A three-day meeting of the International Weightlifting Federation’s (IWF) Sport Programme Commission (SPC) concluded that there were clear benefits in making the switch, especially in tightening doping controls and encouraging top athletes to compete more often.
Two of China's Olympic champions last summer, Long Qingquan at 56 kilograms and Shi Ziyong at 69kg, competed in IWF-sanctioned events only three times each in the four years between 2012 and 2016.
"Athletes will be required to regularly participate in Olympic qualification competitions to ensure that they are regularly subjected to in-competition doping control," said an IWF statement.
"The shortened period would also make anti-doping testing easier to implement and more cost-effective."
It remains to be seen how often an individual will be expected to compete in the new qualifying system, though one National Federation President said he expected it to be six times, which would "make doping much, much harder - almost impossible".
There were misgivings expressed by many "clean" coaches and lifters about the prolonged absence of Ilya Ilyin, the world-record breaking 94kg lifter who competed only twice between winning gold at Beijing 2008 and London 2012.

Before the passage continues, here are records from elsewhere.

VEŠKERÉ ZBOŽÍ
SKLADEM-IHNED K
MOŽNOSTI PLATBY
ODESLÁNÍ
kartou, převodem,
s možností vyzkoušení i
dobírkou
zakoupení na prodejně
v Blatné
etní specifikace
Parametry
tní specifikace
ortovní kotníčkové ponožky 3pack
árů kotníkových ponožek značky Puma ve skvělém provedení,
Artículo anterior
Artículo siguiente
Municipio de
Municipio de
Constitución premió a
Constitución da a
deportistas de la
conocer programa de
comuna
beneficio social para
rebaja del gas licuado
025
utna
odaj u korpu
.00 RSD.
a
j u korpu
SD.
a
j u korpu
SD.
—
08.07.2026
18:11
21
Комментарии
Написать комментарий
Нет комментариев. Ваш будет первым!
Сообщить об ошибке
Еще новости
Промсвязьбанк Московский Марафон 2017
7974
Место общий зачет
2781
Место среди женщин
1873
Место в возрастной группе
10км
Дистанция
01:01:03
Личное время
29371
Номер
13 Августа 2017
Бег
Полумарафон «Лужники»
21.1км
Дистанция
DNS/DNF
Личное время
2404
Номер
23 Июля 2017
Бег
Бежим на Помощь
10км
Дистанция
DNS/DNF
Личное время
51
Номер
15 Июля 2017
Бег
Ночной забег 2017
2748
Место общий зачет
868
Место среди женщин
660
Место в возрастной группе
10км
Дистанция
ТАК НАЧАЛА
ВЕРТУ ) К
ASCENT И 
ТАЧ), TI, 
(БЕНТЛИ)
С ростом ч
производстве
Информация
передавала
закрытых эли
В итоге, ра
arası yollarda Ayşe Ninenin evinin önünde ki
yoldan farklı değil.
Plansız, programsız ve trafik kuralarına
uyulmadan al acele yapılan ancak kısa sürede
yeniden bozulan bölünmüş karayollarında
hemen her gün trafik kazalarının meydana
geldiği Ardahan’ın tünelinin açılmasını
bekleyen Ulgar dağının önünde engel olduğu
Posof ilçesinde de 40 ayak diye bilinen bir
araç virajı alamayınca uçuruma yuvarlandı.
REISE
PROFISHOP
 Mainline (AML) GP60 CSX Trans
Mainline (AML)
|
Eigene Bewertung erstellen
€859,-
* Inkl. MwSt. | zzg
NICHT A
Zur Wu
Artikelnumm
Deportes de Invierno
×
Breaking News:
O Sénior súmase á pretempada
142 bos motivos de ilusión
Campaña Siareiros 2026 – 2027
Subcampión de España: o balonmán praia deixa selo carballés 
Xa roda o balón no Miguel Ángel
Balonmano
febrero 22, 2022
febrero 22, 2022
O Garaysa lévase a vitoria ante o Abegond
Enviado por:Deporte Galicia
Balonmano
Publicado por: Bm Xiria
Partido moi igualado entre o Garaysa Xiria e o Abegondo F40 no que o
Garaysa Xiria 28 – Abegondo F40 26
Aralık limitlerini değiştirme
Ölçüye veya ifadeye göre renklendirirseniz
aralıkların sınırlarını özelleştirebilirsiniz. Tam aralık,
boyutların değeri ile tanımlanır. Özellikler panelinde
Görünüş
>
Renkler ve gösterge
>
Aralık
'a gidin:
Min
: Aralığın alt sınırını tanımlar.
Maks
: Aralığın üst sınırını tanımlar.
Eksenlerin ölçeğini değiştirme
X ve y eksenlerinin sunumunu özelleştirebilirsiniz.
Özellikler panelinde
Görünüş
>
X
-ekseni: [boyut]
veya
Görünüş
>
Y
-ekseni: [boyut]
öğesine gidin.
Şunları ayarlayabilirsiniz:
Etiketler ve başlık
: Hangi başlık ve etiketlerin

At one point Ilyin was absent from competition for more than two years.
When samples from those two Games were retested by the International Olympic Committee (IOC), Ilyin came up positive both times and forfeited his two gold medals.
The SPC, meeting in the "Olympic capital" Lausanne, also decided that new bodyweight categories should be introduced, seven each for men and women for Tokyo; that Olympic team sizes should be a maximum of eight, four male and four female, rather than the 10 in Rio, six males, four females; that only one athlete per nation, rather than two, should compete in any weight category; and that field sizes should be limited to 14, with no B Groups.

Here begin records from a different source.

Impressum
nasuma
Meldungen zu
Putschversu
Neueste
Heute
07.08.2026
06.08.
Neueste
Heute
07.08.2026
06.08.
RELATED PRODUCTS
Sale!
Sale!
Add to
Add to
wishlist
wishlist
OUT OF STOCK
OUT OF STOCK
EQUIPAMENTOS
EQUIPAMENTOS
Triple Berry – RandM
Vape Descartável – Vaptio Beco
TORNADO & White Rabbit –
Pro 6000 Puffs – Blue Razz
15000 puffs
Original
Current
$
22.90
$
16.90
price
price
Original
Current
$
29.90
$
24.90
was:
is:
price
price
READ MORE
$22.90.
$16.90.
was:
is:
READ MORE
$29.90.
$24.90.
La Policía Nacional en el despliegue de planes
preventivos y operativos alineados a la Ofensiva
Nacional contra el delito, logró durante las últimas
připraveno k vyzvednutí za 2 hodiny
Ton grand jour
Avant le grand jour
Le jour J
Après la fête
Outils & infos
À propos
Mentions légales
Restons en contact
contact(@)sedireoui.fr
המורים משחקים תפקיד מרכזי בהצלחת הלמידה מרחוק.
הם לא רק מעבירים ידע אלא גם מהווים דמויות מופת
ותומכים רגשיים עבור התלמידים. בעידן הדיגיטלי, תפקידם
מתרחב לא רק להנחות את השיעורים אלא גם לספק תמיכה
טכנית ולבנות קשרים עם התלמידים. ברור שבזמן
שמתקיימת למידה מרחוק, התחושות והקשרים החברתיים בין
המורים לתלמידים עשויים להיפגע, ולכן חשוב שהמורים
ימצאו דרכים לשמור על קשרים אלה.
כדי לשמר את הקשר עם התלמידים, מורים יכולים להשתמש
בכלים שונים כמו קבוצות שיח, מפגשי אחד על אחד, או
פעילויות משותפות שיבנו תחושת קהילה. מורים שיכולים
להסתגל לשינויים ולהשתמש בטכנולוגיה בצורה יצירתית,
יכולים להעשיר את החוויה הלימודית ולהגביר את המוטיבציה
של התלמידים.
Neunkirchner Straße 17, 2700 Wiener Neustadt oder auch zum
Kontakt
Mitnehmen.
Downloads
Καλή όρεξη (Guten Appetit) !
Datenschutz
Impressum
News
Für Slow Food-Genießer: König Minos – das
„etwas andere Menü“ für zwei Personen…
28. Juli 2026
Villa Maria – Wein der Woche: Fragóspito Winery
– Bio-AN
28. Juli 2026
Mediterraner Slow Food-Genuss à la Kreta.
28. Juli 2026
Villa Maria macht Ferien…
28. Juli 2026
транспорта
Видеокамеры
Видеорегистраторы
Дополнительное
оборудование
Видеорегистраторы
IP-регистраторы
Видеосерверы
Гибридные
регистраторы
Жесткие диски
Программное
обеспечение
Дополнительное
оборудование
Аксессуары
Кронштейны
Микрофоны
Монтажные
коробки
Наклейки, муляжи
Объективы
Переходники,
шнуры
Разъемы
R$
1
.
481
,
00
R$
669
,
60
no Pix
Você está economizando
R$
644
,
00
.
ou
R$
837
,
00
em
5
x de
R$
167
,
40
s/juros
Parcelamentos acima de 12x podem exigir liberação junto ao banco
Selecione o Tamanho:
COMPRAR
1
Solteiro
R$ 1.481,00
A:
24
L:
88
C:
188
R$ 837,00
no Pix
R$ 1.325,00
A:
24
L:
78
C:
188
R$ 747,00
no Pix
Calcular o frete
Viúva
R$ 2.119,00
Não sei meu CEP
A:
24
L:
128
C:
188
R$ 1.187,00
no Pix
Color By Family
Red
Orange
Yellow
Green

Details of the new bodyweight categories are yet to be finalised.
Qualification for Rio 2016, over a period of two years, was heavily weighted towards teams.
For example, six Olympic quota places were awarded to the top six nations in team classification at the World Championships, and further places could be earned by team performance in Continental Championships.
The SPC's recommendations will be presented to the IWF Executive Board for approval during their next meeting in Anaheim, California on November 25 and 26, just before the start of the IWF World Championships.
Attila Adamfi, the IWF's director general who sits on the SPC, said: "We have had a very productive meeting here in Lausanne as we work towards ensuring that the IWF delivers the very best, clean weightlifting competitions at Tokyo 2020.
"We want to make sure that we are protecting the integrity of our sport and also provide the most engaging and exciting competitions for our athletes and fans.
"We have had very good cooperation with the IOC and are continuing to work closely with them.
"The IWF takes its responsibility to the Olympic Movement very seriously and is committed to promoting Olympic values around the world.
"While our primary focus is of course on the next Olympic Games, we are also examining opportunities to innovate our sport further, which will go beyond the Tokyo 2020 Olympic Games.
"We are assessing new bodyweight categories, new formats, and new disciplines, all of which will make our sport more appealing, particularly to younger audiences."
The other four members of the SPC are Nicu Vlad, an Olympic champion for Romania in 1984 who is a vice-president of the IWF and chairs its Technical Committee; Reiko Chinen, from Japan, a Technical Committee member and weightlifting manager for Tokyo 2020; Tom Goegebuer, athlete representative, triple Olympian and President of the Belgian Weightlifting Federation; and Matthew Curtain, a former weightlifting official who is now director of sport and International Federation relations for the Commonwealth Games Federation.